Demand & Supply Forecasting Framework
for Sports Participation
Project Highlights
Scope
- Demand–supply forecasting framework for ~4M population. Demand modelling for 20 sports across demographic and geographic segments
- Forecast integration with facility supply and external data sources
Challenges Overcome
Data-driven forecasts: Decision-makers now rely on explainable, model-based projections to guide long-term sports strategy and investment planning.
Enhanced decision-making: Authorities now use demographic and regional insights to align facilities more closely with actual community needs.
Iterative validation: Stakeholders now validate assumptions at every stage, building confidence and trust in the outcomes.
Business Impact
The framework empowered sports authorities to make confident, evidence-based decisions for future investment and community engagement.
Greater Forecast Accuracy
Faster Scenario Planning
Better Facility Utilisation
Reduction in Manual Workload
The Client
A leading sports data and analytics consultancy firm supporting governments, federations, and organisations.
- Specialises in data-driven modelling, analytics, and strategic forecasting for sports participation.
- Provides insights to shape community health, engagement, and infrastructure development.

The Problem
The client needed a robust and transparent way to understand and forecast sports participation in a region.
- Lack of integrated demand insights: Existing data sources were scattered and not consolidated into a single forecasting framework.
- Limited visibility across demographics and regions: Authorities struggled to predict which sports would grow in popularity among specific age groups, genders, or geographic areas.
- No alignment between demand and supply: Without accurate demand projections, it was challenging to match existing facilities with actual community needs or justify future infrastructure investments.
The Solution
Data preparation and cleaning
Large datasets from population surveys, demographic records, and sports preference studies were consolidated, standardised, and cleaned to ensure reliability and consistency.

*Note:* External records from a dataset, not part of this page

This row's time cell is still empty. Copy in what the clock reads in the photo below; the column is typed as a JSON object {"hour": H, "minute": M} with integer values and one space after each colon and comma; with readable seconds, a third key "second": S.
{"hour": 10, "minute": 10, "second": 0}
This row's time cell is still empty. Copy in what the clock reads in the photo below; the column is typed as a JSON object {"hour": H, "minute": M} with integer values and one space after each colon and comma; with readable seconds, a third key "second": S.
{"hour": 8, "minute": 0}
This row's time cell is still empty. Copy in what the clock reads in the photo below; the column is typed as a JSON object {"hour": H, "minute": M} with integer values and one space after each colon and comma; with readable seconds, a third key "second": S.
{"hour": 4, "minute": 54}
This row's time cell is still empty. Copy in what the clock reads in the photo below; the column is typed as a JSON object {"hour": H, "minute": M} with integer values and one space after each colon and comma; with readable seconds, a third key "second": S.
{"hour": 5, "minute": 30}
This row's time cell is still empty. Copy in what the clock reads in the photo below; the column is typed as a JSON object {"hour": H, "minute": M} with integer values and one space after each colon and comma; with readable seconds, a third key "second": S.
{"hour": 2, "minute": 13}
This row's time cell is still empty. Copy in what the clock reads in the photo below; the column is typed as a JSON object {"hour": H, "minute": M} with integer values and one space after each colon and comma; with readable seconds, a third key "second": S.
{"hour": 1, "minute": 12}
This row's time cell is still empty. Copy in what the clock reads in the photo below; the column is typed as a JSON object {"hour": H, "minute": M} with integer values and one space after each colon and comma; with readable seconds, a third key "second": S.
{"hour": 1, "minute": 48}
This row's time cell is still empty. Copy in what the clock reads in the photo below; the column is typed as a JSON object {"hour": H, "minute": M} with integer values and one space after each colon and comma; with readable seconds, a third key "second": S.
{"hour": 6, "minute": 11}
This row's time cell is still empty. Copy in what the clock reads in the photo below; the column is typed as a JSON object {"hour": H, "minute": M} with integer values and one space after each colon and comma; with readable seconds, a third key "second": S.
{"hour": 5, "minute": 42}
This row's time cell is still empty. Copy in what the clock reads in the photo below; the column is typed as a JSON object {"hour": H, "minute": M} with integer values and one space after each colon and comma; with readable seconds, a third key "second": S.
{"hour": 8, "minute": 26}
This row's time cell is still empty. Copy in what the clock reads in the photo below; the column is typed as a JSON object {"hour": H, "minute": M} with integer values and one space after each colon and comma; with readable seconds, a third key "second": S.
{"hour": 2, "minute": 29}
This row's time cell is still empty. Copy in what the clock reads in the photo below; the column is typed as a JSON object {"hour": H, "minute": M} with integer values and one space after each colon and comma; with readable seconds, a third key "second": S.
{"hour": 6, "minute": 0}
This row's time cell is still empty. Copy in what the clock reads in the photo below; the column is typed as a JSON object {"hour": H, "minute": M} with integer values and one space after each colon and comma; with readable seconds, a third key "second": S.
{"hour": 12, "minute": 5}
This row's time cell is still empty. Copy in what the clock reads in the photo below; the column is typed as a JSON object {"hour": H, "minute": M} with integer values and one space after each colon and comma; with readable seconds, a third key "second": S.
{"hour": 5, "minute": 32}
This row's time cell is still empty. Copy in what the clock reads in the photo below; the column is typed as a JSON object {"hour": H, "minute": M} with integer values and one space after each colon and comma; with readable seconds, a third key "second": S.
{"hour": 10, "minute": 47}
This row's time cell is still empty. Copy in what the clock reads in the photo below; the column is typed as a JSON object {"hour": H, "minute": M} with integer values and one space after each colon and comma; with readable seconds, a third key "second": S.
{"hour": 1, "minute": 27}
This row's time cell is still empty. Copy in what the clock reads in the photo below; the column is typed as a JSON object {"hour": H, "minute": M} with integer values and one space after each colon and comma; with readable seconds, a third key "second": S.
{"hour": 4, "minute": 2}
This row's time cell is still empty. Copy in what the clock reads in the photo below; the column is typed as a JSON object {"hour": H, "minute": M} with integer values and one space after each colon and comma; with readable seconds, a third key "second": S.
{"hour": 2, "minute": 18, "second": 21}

Predictive modelling and analysis
Using Python libraries such as pandas, NumPy, scikit-learn, seaborn, and matplotlib, BGTS developed predictive and statistical models that could estimate demand for each sport across demographic and geographic segments.
Integrated forecasting framework
Demand projections were enriched with facility supply data and contextual external inputs, enabling the creation of regional forecasts that aligned available infrastructure with community sports participation needs.
Team & Technology
Tech Stack Utilised
Programming Language
- Python
Data Processing & Modelling
- Pandas
- NumPy
- Scikit-learn
Analytics & Visualisation
- Matplotlib
- Seaborn
AI & Data Techniques
- Language models
- Statistical modelling & forecasting
Team Composition
2 data scientists
1 data engineer
1 project manager
1 domain analyst
The Outcome
The project delivered measurable value to strategic sports planning.
Faster planning cycles
Automated modelling replaced manual analysis, allowing planning teams to prepare scenarios much more quickly.
Enhanced accuracy
Forecasts became significantly more reliable, with demand projections tailored to demographics and regions.
Greater transparency
Explainable models and iterative validation built trust and confidence among stakeholders.
Improved utilisation
Facility supply was better matched to actual community demand, reducing inefficiencies.
Scalable framework
The methodology can be reused and expanded to cover additional sports or other regions.
Informed investment
Authorities gained evidence-based insights to guide facility development and funding priorities.